Could you copy every record below exactly as it stands?

* * * * * * * * *

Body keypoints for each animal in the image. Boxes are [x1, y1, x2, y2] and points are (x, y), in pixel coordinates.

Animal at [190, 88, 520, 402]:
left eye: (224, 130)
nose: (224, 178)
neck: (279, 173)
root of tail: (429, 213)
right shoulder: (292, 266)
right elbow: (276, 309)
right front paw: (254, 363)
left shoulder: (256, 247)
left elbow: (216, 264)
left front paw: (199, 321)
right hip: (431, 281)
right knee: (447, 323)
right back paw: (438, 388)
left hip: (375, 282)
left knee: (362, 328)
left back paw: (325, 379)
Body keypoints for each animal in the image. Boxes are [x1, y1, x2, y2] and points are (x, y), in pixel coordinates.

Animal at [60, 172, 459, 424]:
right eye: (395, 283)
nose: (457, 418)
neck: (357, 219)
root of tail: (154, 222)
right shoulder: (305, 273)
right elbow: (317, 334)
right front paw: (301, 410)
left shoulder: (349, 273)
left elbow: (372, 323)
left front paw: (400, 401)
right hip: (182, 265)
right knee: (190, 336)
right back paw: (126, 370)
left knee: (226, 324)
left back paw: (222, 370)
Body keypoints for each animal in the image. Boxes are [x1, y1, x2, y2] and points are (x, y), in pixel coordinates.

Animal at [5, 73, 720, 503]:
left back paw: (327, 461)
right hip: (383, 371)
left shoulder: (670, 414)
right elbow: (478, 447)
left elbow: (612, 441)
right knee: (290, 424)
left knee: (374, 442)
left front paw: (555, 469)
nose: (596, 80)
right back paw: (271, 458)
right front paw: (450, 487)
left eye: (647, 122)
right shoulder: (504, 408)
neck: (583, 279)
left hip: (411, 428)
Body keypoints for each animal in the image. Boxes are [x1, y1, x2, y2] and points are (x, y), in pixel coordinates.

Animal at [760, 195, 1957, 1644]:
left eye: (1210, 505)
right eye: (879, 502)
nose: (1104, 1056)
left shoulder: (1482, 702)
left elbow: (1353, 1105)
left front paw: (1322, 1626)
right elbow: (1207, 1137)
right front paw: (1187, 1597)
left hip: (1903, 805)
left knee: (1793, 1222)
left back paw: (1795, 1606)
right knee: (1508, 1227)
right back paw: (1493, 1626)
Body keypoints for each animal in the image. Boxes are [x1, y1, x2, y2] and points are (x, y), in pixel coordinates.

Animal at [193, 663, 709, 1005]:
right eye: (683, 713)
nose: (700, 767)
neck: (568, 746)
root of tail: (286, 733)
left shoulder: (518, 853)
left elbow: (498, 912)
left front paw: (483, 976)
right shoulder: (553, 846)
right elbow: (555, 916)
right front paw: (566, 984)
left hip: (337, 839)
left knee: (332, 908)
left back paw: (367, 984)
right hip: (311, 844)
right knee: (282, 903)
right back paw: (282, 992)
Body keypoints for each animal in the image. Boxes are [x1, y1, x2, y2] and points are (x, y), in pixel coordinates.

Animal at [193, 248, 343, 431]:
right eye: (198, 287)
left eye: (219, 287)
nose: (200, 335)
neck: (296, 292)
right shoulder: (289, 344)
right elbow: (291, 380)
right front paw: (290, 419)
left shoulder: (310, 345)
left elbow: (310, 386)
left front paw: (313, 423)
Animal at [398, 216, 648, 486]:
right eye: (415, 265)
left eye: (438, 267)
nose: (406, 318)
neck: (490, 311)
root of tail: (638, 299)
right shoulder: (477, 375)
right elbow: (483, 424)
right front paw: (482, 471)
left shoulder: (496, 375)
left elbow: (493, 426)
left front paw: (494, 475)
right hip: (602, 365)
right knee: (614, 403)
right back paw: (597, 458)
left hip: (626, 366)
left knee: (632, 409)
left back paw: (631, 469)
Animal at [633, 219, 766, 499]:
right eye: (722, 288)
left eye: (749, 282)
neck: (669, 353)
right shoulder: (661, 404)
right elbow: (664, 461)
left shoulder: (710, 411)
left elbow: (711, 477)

* * * * * * * * *

◆ SOLUTION FOR THIS PROBLEM ◆
Body keypoints for each animal in the image. Boxes are [x1, y1, x2, y2] and points are (x, y), in pixel coordinates.

Animal at [190, 88, 520, 402]:
left eye: (224, 130)
nose: (224, 178)
neck: (279, 173)
root of tail: (429, 213)
right shoulder: (292, 266)
right elbow: (276, 309)
right front paw: (254, 363)
left shoulder: (256, 247)
left elbow: (216, 264)
left front paw: (199, 321)
right hip: (431, 281)
right knee: (447, 323)
right back paw: (438, 388)
left hip: (375, 282)
left knee: (362, 328)
left back paw: (325, 379)
Body keypoints for each animal in the image. Boxes are [x1, y1, x2, y2] and points are (x, y), in pixel coordinates.

Animal at [60, 172, 459, 424]:
right eye: (395, 283)
nose: (457, 418)
neck: (357, 219)
root of tail: (154, 222)
right shoulder: (305, 273)
right elbow: (317, 334)
right front paw: (301, 410)
left shoulder: (349, 273)
left elbow: (372, 323)
left front paw: (400, 401)
right hip: (182, 265)
right knee: (190, 336)
right back paw: (126, 370)
left knee: (226, 324)
left back paw: (222, 370)
Body keypoints for each animal in the image. Boxes are [x1, y1, x2, y2] and points are (x, y), in pixel coordinates.

Animal at [5, 73, 720, 503]:
left back paw: (327, 461)
right hip: (383, 371)
left shoulder: (670, 414)
right elbow: (478, 447)
left elbow: (612, 441)
right knee: (290, 424)
left knee: (374, 442)
left front paw: (555, 469)
nose: (596, 80)
right back paw: (271, 458)
right front paw: (450, 487)
left eye: (647, 122)
right shoulder: (504, 408)
neck: (583, 279)
left hip: (411, 428)
Body keypoints for each animal in the image. Boxes are [x1, y1, x2, y2] and points are (x, y), in pixel coordinates.

Animal at [760, 195, 1957, 1644]:
left eye: (1210, 505)
right eye: (879, 502)
nose: (1104, 1056)
left shoulder: (1482, 702)
left elbow: (1353, 1105)
left front paw: (1322, 1626)
right elbow: (1207, 1137)
right front paw: (1187, 1597)
left hip: (1903, 805)
left knee: (1793, 1222)
left back paw: (1795, 1606)
right knee: (1508, 1227)
right back paw: (1493, 1626)
Body keypoints for each animal in the image. Boxes are [x1, y1, x2, y2] and points are (x, y), in pixel coordinates.

Animal at [193, 663, 709, 1005]:
right eye: (683, 713)
nose: (700, 767)
neck: (568, 746)
root of tail: (286, 733)
left shoulder: (518, 853)
left elbow: (498, 912)
left front paw: (483, 976)
right shoulder: (553, 846)
right elbow: (555, 916)
right front paw: (566, 984)
left hip: (337, 839)
left knee: (332, 908)
left back paw: (367, 984)
right hip: (311, 844)
right knee: (282, 903)
right back paw: (282, 992)
Body keypoints for each animal in the image. Boxes are [x1, y1, x2, y2] and points are (x, y), in pixel coordinates.

Animal at [193, 248, 343, 431]:
right eye: (198, 287)
left eye: (219, 287)
nose: (200, 335)
neck: (296, 292)
right shoulder: (289, 344)
right elbow: (291, 380)
right front paw: (290, 419)
left shoulder: (310, 345)
left elbow: (310, 386)
left front paw: (313, 423)
Animal at [398, 216, 648, 486]:
right eye: (415, 265)
left eye: (438, 267)
nose: (406, 318)
neck: (490, 311)
root of tail: (638, 299)
right shoulder: (477, 375)
right elbow: (483, 424)
right front paw: (482, 471)
left shoulder: (496, 375)
left elbow: (493, 426)
left front paw: (494, 475)
right hip: (602, 365)
right knee: (614, 403)
right back paw: (597, 458)
left hip: (626, 366)
left knee: (632, 409)
left back paw: (631, 469)
Animal at [633, 219, 766, 499]:
right eye: (722, 288)
left eye: (749, 282)
neck: (669, 353)
right shoulder: (661, 404)
right elbow: (664, 461)
left shoulder: (710, 411)
left elbow: (711, 477)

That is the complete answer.